Châteauneuf-du-Pape Chaupin 2015
Grenache in purezza; in questo caso il vino stacca per eleganza e carattere. Proveniente da terreni più freddi e tardivi (il lieut dit Chaupin, appunto) non mostra cedimenti e ha propulsione dinamica e una carnosità saporita, di bella tattilità; il finale è lungo, salino, sostenuto da un ricco corredo acido – 94/100.

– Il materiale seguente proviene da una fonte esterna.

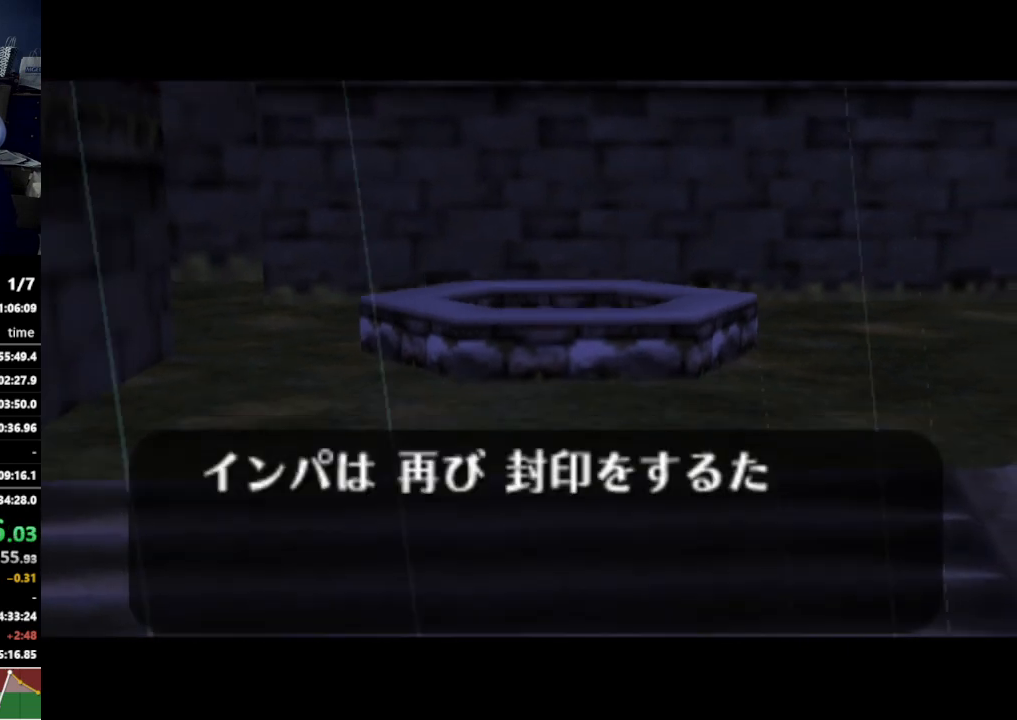
Gameplay with a controller (Nintendo layout); each line is a JSON object with the inputs held at the frame after it. "events" lists button and stick changes between this image and that frame as [ms after this image, input, new state], when the widget could be followed in between. Not read: L3 R3.
{"buttons": [], "left_stick": "center", "right_stick": "center", "events": []}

Châteauneuf-du-Pape Vielles Vignes  2015
Grenache per l’80%, il resto è suddiviso fra syrah e mourvèdre; l’età del vigneto aiuta a dominare la generosità e l’esuberanza dell’annata 2015, garantendo gli equilibri ottimali e la giusta verticalità del sapore, anche se risulta lievemente meno dettagliato ed elegante del precedente  – 92/100.

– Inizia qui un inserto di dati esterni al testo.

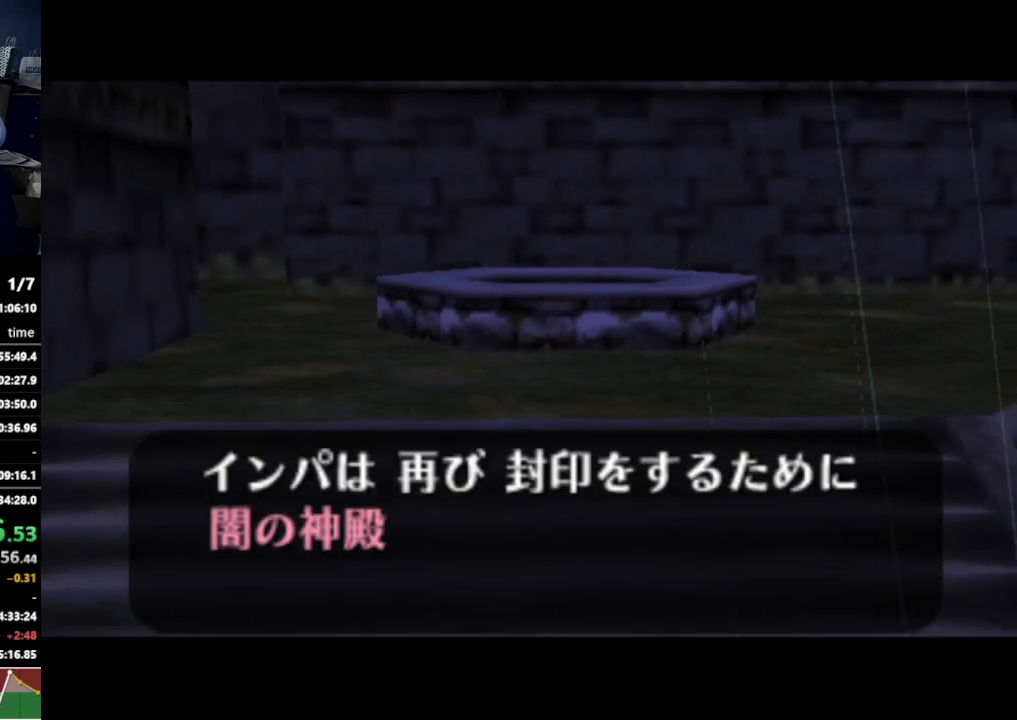
{"buttons": [], "left_stick": "center", "right_stick": "center", "events": []}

Châteauneuf-du-Pape Tradition 2011
Proveniente da una annata partita con una eccezionale precocità in fioritura, per chiudere  con un’abbondante produzione e un’ottima maturità di frutto, questa campionatura ha nervatura acida, ricchezza di frutto e buona lunghezza sul finale  – 90/100.

 

Domaine Biscarelle
È una azienda che, dopo un lungo periodo dedicato al conferimento di uve ad altri produttori, ha iniziato l’attività di imbottigliatore solo dal 2009 e oggi cerca di aprirsi un varco nella serrata competizione presente in Rodano. Jerome Grieco, la titolare, vinifica senza troppi formalismi, cercando di estrarre dalle uve il carattere profondo del territorio di origine, con l’ausilio in vinificazione del solo cemento e spesso vinificando a grappolo intero. Da seguire con attenzione.

C e S Grieco 2015
Cinsault 100%; risulta molto originale nel taglio e nell’ideazione, con tratti sapidi, una bella connotazione tattile corredata da una stimolante acidità che conferisce una beva agilissima e saporita – 88/100.

Côtes-du-Rhône 2015
La “mano” si conferma buona e misurata anche in questa seconda cuvée che risulta saporita e gustosa – 87/100.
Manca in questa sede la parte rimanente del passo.